▶ **PEDIDO DE TRABALHO**: Prossiga o texto sobre os factos que a Impugnante pretende ver dados como provados, começando logo após a última frase apresentada.

▶ **TEXTO FORNECIDO**:
----------
Pretende ainda que o facto alegado sob o art. 11º da douta petição inicial se deve considerar provado.

Diz a Impugnante neste artigo que «O programa “AC...” é um software desenvolvido pelo departamento informático da impugnante, como plataforma de gestão pedagógica dos diversos grupos formativos e assentou na necessidade de criar um sistema minimamente capaz de rastrear as diversas etapas dos processos individuais de cada formando, desde a inscrição até à finalização do curso, respondendo a questões tais como da criação/organização dos grupos formativos (turmas), cursos dos formandos, dificuldades formativas, mecanismos de recuperação de formandos com atrasos, avaliações e outros parâmetros conexos».

A Recorrente alega que esta factualidade é imprescindível à tomada de decisão, tanto mais que foi demonstrada por meio de prova documental e testemunhal, pelo que se impunha ao tribunal «a quo» uma outra decisão acerca desta factualidade, dando-a como provada.

Também se deveria ter dado como provado que os clientes no estado de “em cobrança externa” são formandos que deixaram de frequentar a formação, bem como que as cartas cujo assunto em epígrafe “notificação processual” tinham apenas por finalidade a de recuperar os formandos para a frequência dos cursos e não a de obter o pagamento dos cursos (conclusão 22º)

Em relação aos factos não provados, a impugnante defende haver erro manifesto e grosseiro na apreciação da prova. Assim, o ponto 1) deveria ter sido provado, uma vez que a prova documental e testemunhal permite dar como provada esta factualidade (conclusão 15 e 16).

Também o facto não provado n.º 2 deveria ter sido provado, pois da prova testemunhal e dos contratos, o facto deveria ter sido provado (Conclusões 17 a 19).
----------
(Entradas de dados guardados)
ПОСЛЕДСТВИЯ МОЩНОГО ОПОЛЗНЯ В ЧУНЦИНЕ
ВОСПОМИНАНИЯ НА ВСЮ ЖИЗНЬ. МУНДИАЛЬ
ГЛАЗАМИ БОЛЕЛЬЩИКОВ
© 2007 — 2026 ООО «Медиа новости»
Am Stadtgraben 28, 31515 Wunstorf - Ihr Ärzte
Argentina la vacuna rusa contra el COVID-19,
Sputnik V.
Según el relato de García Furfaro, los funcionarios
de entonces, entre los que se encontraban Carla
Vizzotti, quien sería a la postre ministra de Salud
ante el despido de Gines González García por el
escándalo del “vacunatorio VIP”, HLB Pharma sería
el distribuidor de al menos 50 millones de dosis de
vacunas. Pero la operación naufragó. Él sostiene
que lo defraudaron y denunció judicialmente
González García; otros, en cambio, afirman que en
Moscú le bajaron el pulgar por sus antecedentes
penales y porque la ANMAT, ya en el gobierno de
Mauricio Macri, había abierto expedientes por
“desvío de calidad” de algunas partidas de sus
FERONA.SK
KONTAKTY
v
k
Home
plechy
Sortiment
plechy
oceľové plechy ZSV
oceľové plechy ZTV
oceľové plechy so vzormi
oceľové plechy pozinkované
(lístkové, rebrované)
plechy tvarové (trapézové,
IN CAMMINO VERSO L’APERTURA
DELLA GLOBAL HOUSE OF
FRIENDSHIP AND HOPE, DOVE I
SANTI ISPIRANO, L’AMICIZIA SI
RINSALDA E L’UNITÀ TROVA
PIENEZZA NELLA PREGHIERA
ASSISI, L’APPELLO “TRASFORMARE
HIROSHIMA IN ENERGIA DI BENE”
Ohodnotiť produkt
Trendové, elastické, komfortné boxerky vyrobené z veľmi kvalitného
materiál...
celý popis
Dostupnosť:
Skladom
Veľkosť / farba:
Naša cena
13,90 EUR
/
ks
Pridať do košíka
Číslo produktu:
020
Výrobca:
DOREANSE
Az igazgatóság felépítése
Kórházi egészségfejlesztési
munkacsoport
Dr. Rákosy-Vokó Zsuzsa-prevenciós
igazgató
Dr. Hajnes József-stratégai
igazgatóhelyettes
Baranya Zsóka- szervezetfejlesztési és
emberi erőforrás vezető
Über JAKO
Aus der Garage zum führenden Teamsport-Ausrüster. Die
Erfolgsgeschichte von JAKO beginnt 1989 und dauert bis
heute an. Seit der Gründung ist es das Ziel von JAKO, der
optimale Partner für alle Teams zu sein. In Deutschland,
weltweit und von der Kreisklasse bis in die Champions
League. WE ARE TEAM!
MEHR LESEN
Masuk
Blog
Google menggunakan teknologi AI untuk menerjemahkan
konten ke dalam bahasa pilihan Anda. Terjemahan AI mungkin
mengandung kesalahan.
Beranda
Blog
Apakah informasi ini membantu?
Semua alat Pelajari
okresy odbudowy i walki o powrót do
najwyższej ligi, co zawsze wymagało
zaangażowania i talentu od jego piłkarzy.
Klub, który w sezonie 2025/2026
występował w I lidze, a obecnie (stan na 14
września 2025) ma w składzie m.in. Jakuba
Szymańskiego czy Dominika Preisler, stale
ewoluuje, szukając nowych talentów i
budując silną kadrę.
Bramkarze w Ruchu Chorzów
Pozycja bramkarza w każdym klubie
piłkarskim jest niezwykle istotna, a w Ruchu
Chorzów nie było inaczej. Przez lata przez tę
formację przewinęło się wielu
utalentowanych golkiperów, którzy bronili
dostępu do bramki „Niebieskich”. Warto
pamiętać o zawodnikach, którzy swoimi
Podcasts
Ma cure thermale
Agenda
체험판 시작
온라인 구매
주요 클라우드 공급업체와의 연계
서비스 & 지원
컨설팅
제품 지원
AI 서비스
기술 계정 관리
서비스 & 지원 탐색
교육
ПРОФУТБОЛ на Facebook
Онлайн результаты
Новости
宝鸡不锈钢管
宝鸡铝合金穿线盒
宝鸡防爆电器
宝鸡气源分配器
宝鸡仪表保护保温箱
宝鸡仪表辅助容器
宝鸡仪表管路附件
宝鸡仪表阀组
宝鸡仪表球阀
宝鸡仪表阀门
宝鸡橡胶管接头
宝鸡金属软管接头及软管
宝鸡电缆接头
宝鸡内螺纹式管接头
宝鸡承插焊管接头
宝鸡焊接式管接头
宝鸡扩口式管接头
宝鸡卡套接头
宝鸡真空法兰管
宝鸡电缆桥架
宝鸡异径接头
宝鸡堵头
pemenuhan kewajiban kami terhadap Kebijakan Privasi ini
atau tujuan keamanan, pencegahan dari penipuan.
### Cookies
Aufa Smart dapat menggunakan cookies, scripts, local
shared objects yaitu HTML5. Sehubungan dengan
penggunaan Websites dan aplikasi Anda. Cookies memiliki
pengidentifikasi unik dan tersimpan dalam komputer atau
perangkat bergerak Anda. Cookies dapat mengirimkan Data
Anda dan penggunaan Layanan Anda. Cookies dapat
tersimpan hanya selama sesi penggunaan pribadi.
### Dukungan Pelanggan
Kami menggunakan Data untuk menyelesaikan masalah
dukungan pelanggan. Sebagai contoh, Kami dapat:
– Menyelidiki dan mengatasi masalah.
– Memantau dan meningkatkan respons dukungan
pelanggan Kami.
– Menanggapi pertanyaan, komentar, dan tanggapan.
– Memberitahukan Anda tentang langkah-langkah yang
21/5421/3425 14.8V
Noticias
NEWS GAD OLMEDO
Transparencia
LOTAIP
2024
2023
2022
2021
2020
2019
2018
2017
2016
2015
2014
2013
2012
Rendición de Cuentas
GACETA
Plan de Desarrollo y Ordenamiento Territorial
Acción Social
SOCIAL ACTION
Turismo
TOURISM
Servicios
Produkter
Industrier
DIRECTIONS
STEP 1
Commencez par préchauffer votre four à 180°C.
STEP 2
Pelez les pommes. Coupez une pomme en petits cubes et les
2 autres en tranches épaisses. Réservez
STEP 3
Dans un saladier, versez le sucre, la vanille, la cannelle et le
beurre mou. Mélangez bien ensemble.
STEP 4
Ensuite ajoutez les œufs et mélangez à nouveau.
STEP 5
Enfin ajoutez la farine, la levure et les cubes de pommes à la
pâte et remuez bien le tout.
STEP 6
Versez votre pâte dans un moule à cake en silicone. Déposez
----------
▶ **RESPOSTA**:
Do mesmo modo, o facto não provado n.º 3 deveria ter sido provado, com base na prova testemunhal e documental (conclusões 20º), sob pena de incongruência por não se ter apurado a existência de um único procedimento judicial de injunção intentado pela Recorrente (21º).

Vejamos, em primeiro lugar, se estão verificados os requisitos para a reapreciação da prova.
A impugnação da matéria de facto está sujeita a regras que o art. º640.º/1 do CPC especifica: “Quando seja impugnada a decisão sobre a matéria de facto, deve o recorrente obrigatoriamente especificar, sob pena de rejeição:
a) Os concretos pontos de facto que considera incorrectamente julgados;
b) Os concretos meios probatórios, constantes do processo ou de registo ou gravação nele realizada que impunham decisão sobre os pontos da matéria de facto impugnados diversa da recorrida;
c) A decisão que, no seu entender, deve ser proferida sobre as questões de facto impugnadas”.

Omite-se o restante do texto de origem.